Adler was also a member of the Communist Party front Chicago Committee to Defend the Bill of Rights and was involved in a committee to celebrate the 100th birthday of Communist Party member Paul Robeson.

*Bernard Weissbourd of Chicago, a former Manhattan Project scientist, turned wealthy property developer. Weissbourd, a leftist, was married to Bernice Targ Weissbourd, possibly the Bernice Targ, who taught at the Communist Party's Abraham Lincoln School in Chicago in the late 1940s, with Frank Marshall Davis - later a mentor in Hawaii, to the young Barack Obama.

Bernice Targ Weissbourd was also a member of the Chicago Committee to Defend the Bill of Rights. The Weissbourds' son, Robert M. Weissbourd served as Chair of the Obama for America Campaign Urban and Metropolitan Policy Committee and on the Obama Transition Housing and Urban Development Agency Review Team in 2008.

Working more directly with John Holdren in the Bulletin editorial team were;

*Bernard T. Feld, Editor-in-Chief. Feld was an affiliate of the Peace Research Institute, which became the Institute for Policy Studies and number 11, on Richard Nixon's famed "enemies" list.

*Ruth Adams -Editor. Adams was a chair of the Institute for Policy Studies and supporter of the Chicago Committee to Defend the Bill of Rights.

In the early 1960s Adams served on the Advisory Committee of the Hyde Park Community Peace Center. Other Council members included life long communist front activist Robert Havighurst - a founder of the Chicago Committee to Defend the Bill of Rights , Sydney Lens (aka Okun), a radical Trotskyist, later active in the Communist Party controlled Chicago Peace Council, Timuel Black and Quentin Young.

Black and Young had both been accused of Communist Party membership by government investigative authorities. Timuel Black later joined the Communist Party offshoot, Committees of Correspondence. Both became officials of the Chicago Committee to Defend the Bill of Rights and the Democratic Socialists of America.

More importantly, both became personal friends, mentors and advisers to Barack Obama.

*Ruth Young - Managing Editor. The wife of Quentin Young and later also a member of the Chicago Committee to Defend the Bill of Rights.

*James Cracraft - Senior Editor. In 1988, Cracraft served on the board of the Chicago Center for US/USSR Relations and Exchanges, under Aaron Adler.

That is the milieu in which John Holdren worked in the 1980s.

Jeff Jacoby has written in the Boston Globe;
"Holdren opposed the Reagan administration's military buildup in the 1980s for fear it might "increase the belligerency of the Soviet government." He pooh-poohed any notion that "the strain of an accelerated arms race will do more damage to the Soviet economy than to our own." But that is exactly what happened, and President Reagan's defense buildup helped win the Cold War.

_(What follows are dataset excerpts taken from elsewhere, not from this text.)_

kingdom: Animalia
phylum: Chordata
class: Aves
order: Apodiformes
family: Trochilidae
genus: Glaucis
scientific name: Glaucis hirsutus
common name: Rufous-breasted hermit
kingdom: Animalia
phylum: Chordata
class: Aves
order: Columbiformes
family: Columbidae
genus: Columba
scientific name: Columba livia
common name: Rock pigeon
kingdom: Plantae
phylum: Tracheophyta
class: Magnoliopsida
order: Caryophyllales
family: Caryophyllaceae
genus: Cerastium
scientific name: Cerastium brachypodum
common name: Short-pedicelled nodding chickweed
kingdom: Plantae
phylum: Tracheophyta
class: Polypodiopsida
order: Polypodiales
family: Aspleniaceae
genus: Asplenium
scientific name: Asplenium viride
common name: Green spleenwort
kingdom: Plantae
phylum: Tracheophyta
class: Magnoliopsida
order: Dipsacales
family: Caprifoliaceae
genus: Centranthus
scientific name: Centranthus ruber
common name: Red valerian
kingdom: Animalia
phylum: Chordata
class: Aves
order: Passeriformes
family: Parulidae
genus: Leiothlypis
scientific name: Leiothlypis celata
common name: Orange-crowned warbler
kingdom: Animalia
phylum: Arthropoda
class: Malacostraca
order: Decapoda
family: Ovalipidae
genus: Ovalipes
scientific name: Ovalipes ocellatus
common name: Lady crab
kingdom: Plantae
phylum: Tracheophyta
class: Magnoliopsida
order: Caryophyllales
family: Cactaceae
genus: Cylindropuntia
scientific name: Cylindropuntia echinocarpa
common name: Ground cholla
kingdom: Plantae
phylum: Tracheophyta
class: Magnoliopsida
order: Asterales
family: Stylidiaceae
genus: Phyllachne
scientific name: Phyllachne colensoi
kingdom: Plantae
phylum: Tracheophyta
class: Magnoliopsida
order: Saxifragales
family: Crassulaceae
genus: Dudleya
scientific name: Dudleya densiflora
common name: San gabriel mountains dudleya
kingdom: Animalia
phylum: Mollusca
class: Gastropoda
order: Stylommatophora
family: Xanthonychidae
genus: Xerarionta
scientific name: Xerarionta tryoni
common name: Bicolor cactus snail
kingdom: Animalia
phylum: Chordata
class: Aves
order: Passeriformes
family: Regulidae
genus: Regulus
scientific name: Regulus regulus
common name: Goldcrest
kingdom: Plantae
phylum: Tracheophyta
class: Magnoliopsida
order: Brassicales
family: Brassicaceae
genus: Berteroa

Maybe John Holdren was influenced by the pro-Soviet, anti-American set he worked with?

Today, John Holdren is President Obama's "Science Czar" - officially director of the Office of Science and Technology Policy in the Executive Office of the President.

Holdren's brief encompasses global environmental change, fusion science and technology, comparative analysis of energy options, ways to reduce the dangers from nuclear weapons and materials, population control and the interaction of content and process in science and technology policy.

All these areas have huge implications for America's national security, prosperity and future liberty.

Should a man with John Holdren's past associations be entrusted with such a position?

Was Holdren given a proper security vetting, or did he "slip through the cracks" like communist "Green Jobs Czar" Van Jones?